*** Opening INFORMATION SUPPLIED ***

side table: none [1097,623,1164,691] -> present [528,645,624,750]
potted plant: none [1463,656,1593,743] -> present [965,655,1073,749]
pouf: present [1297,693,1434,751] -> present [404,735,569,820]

*** Closing INFORMATION SUPPLIED ***
*** Opening INFORMATION SUPPLIED ***

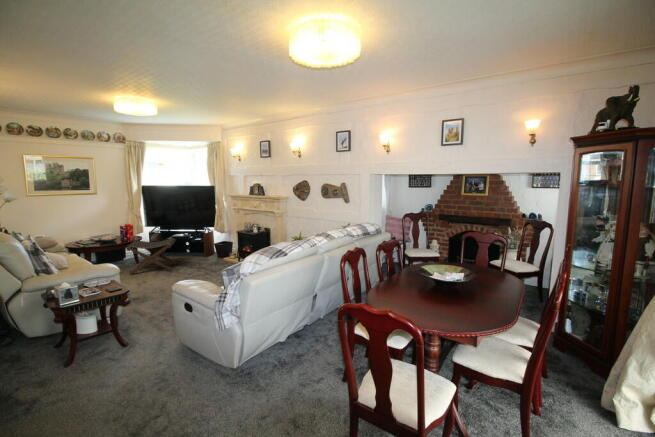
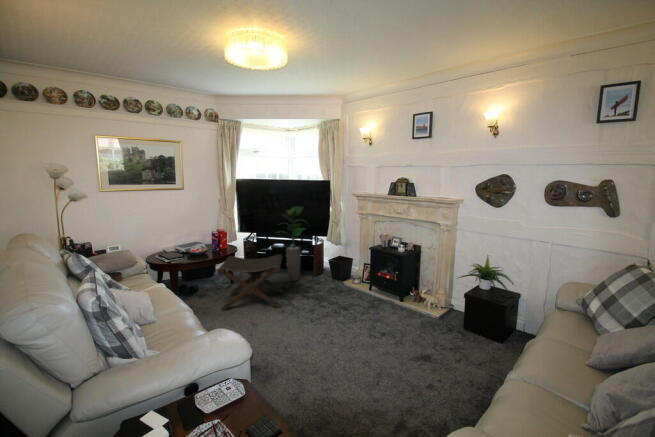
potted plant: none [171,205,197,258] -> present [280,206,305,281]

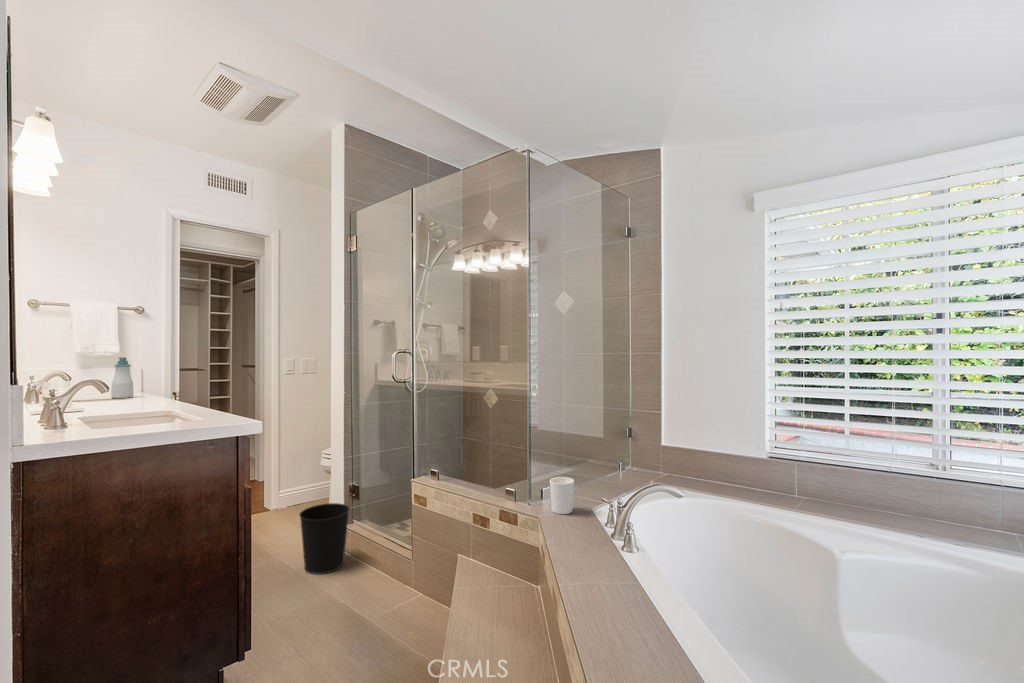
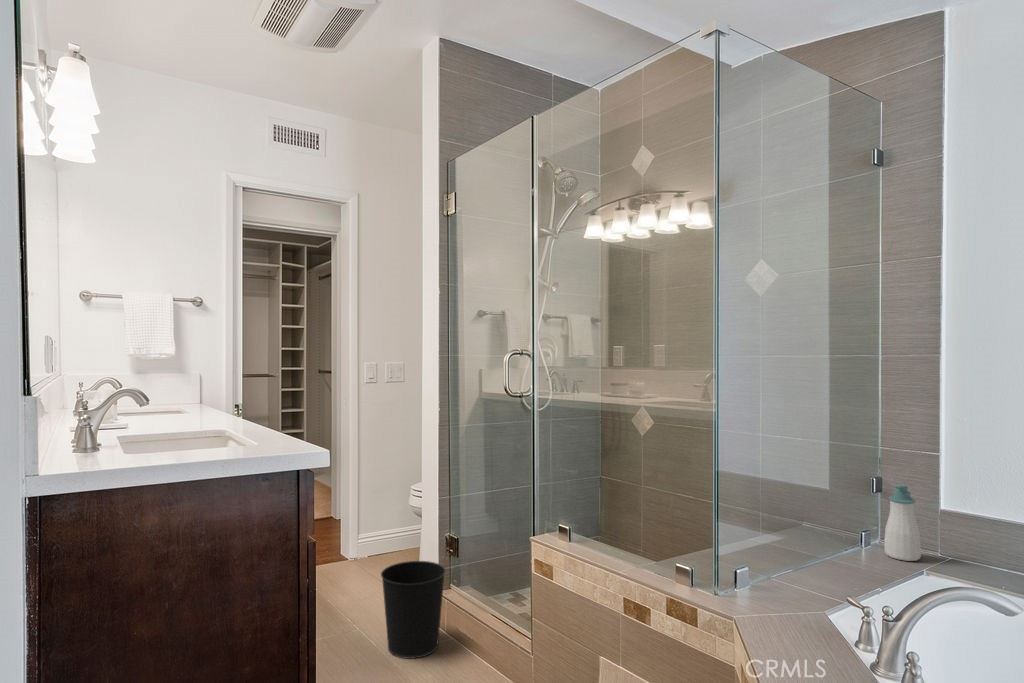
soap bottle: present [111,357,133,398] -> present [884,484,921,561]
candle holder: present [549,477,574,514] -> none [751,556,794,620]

*** Closing INFORMATION SUPPLIED ***

> [EXERCISE] In the data above, find the line with "soap bottle: present" and the line with "candle holder: present". Retype both, plus every line between them, exactly.

> [RESULT]
soap bottle: present [111,357,133,398] -> present [884,484,921,561]
candle holder: present [549,477,574,514] -> none [751,556,794,620]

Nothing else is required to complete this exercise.